Regardless, I keep hanging it up each year because of a gift
my sister got from Santa Claus when she was 3 or 4.
Santa Claus was a big deal at our house when I was a kid.
The family opened wrapped gifts on Christmas Eve in order to clear the decks
for Santa’s overnight toy dump.
Since we didn’t have a fireplace, my sister Kathy and I were
always a little worried about how the Fat Man would gain entrance to Castle
Gunnels since my mother made sure every door and window was locked tight before
retiring for the night.
She always herded us off to bed early. As a parent, I now
know why. Toy assembly at 3 a.m. can be a real drag, particularly when you do
it in an open garage on a frigid December night in order not to wake the
young’uns.
We always slept fitfully, our hearts beating wildly at the
prospects of what awaited us Christmas morning. By 5 a.m. we usually were
already sneaking down the hall for peek at what awaited us under the tree.
On this particular Christmas morn, we made our usual haul,
my gifts arranged carefully on one side of the tree, Kathy’s on the other. (Santa
sure was a neat old cuss!) Joyful pandemonium ensued until Mom could herd us
away from toy central to gulp down breakfast.
As Kathy worked her way through her bounty, she came to a
pink plush pixie doll with a soft rubber face, cherub cheeks and round, soulful
eyes. She examined it carefully, then got up and walked into the kitchen, where
she deposited the doll in the trash bin and returned to the living room.
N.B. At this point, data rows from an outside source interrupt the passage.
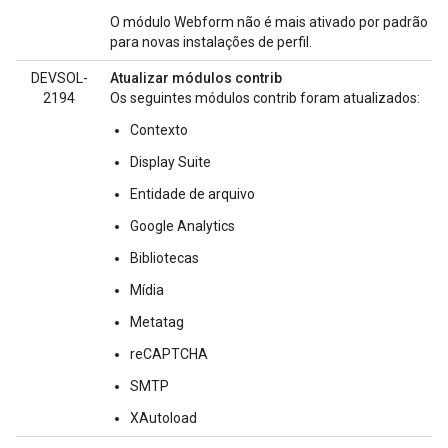
O módulo Webform não é mais ativado por padrão
para novas instalações de perfil.
DEVSOL-
Atualizar módulos contrib
2194
Os seguintes módulos contrib foram atualizados:
Contexto
Display Suite
Entidade de arquivo
Google Analytics
Bibliotecas
Mídia
Metatag
reCAPTCHA
SMTP
XAutoload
“I didn’t ask for that,” she said in explanation.
Horrified, my mother retrieved the doll before it could be
permanently stained by cranberry juice or turkey gizzards. She brought it back to
my sister and attempted to convince a skeptical Kathy that it was beautiful and
soft and that Santa had wanted to surprise her with an unexpected present.
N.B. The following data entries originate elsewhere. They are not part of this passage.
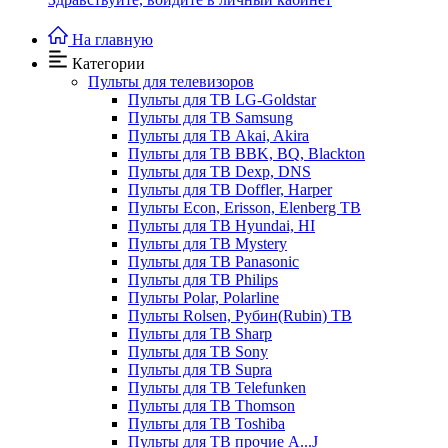
На главную
Категории
Пульты для телевизоров
Пульты для ТВ LG-Goldstar
Пульты для ТВ Samsung
Пульты для ТВ Akai, Akira
Пульты для ТВ BBK, BQ, Blackton
Пульты для ТВ Dexp, DNS
Пульты для ТВ Doffler, Harper
Пульты Econ, Erisson, Elenberg ТВ
Пульты для ТВ Hyundai, HI
Пульты для ТВ Mystery
Пульты для ТВ Panasonic
Пульты для ТВ Philips
Пульты Polar, Polarline
Пульты Rolsen, Рубин(Rubin) ТВ
Пульты для ТВ Sharp
Пульты для ТВ Sony
Пульты для ТВ Supra
Пульты для ТВ Telefunken
Пульты для ТВ Thomson
Пульты для ТВ Toshiba
Пульты для ТВ прочие A...J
“Well, OK,” she said dismissively and tossed the doll aside.
The story has become part of Gunnels family lore. I still
enjoy telling it. The funny thing is, the pink plush pixie eventually became my
sister’s favorite doll, the one she took to bed with her every night until she
became too old for such things. By that time, the bedraggled pixie had been
loved almost to extinction.
When I look at this ornament of two kids – brother and
sister? – wrapped in a wreath, I see that sweet little unloved pixie doll. I
imagine a similarity in the face of the pixie and that of the girl in the
wreath. It’s hard to explain, but that’s the way memory works sometimes.
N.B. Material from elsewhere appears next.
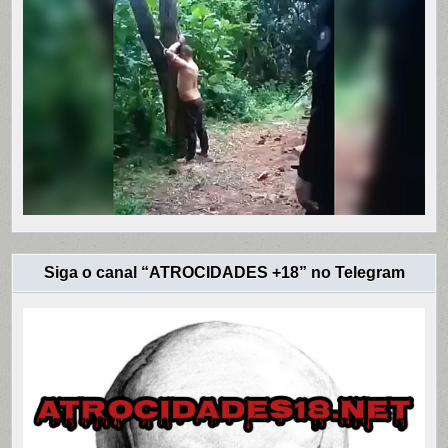
Siga o canal “ATROCIDADES +18” no Telegram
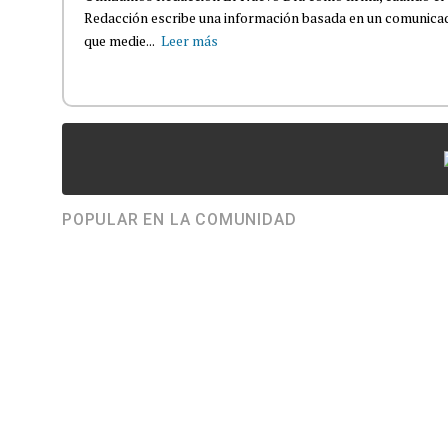
Redacción escribe una información basada en un comunicado
que medie...
Leer más
POPULAR EN LA COMUNIDAD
Don’t get the wrong idea about my sister. She’s a wonderful
person, generous to a fault and always thinking of others. She’s the loving
mother of two beautiful daughters, the eldest of which has never believed in
Santa Claus a day in her life, thus robbing Kathy of one of the delights of Christmas. I sometimes wonder: Is that fate’s punishment
for her unappreciative treatment of Santa’s gift?
She and her husband moved to the lake near Corsicana not too
long ago and built their dream home. It’s on a peaceful cove just off the main
shore of the lake. I like to sit on their back patio in the late afternoon and
watch the ducks and a family of beavers slowly paddle the length of the inlet.
It is a welcome haven in a crazy world.
At Christmastime, I’m always a little apprehensive about
buying my sister a gift. I frequently chicken out and just give her a gift
card. That way, she can buy something she wants and needs. There’s another
reason, too. Who throws a gift card in the trashcan?